Save money and improve safety with this action plan
Winterizing your home means extending the life of your fuel supply by insulating walls and attics, caulking and weather-stripping doors and windows, and installing storm windows or covering windows with plastic. Some insulation projects can be implemented now, while other larger projects (like window replacement) require warm weather to complete.
In addition to big projects, there are numerous small ways you can winterize your home, and be ready for the severe cold and memorable storms that are possible. It is never too late to take these steps. Here are some suggestions of easy steps that make a difference:
- Clear rain gutters; repair roof leaks and cut away tree branches that could fall on a house or other structure during a storm.
- Maintain heating equipment and chimneys by having them cleaned and inspected every year.

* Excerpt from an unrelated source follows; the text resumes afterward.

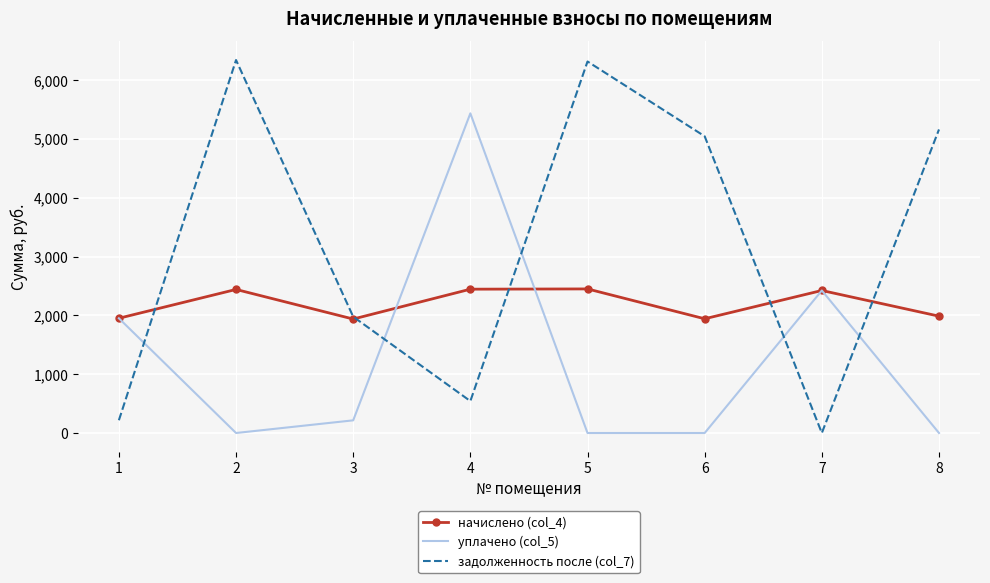

At how many categories does at least one series exceed 3564?

5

- Insulate pipes with insulation or newspapers and plastic and allow faucets to drip a little during cold weather to avoid freezing. Running water, even at a trickle, helps prevent pipes from freezing.

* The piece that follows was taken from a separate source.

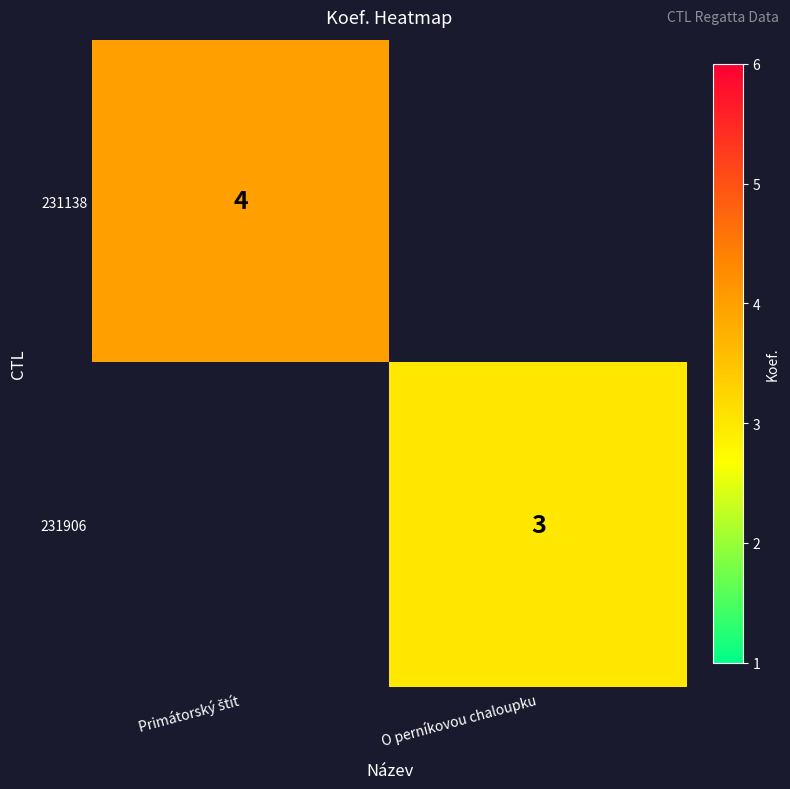

The 231906 series shows 3 at O perníkovou chaloupku. True or false?

True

- Invest in cellular blinds or insulating curtains for all windows and glass doors. Keep them drawn at night, and when sunny open them up for passive solar gain during the day.
- Install a new WiFi Thermostat. This handy device allows you to monitor the temperature of your home, even when you are away. If extreme cold comes through when you are on vacation you can check in and be assured your house is not freezing up.
- Be sure your home has sufficient supply of heating fuel. During extreme weather, it may become difficult for us to get to your home to make deliveries due to obstructed roads or extreme icing. Keeping a minimum of at least 1/4 tank is good sense – and means running out is unlikely even if roads are closed for a couple days. Having a back-up fuel, such as wood, and even a whole house generator is also good idea.
- Be ready for snow and ice removal – shovels, rock salt, sand. Prevent injury and stretch and don’t overdo it as you scoop up the snow. Be sure to clear snow off your roof before ice forms.
- Are your Emergency kits ready?
- In your car you may want to have: a shovel, windshield scraper and small broom, flashlight, battery powered radio, extra batteries, blanket(s), snow boots, first aid kit with pocket knife, tow chain or rope, road salt and sand, booster cables, emergency flares, fluorescent distress flag.
- In your home, you may need: minimum one gallon of water per person per day for at least three days, at least a three-day supply of non-perishable food, battery-powered or hand crank radio and a NOAA weather radio with tone alert and extra batteries for both, flashlight and extra batteries, first aid kit, wrench or pliers to turn off utilities, cell phone with chargers (battery or solar chargers in case power is out).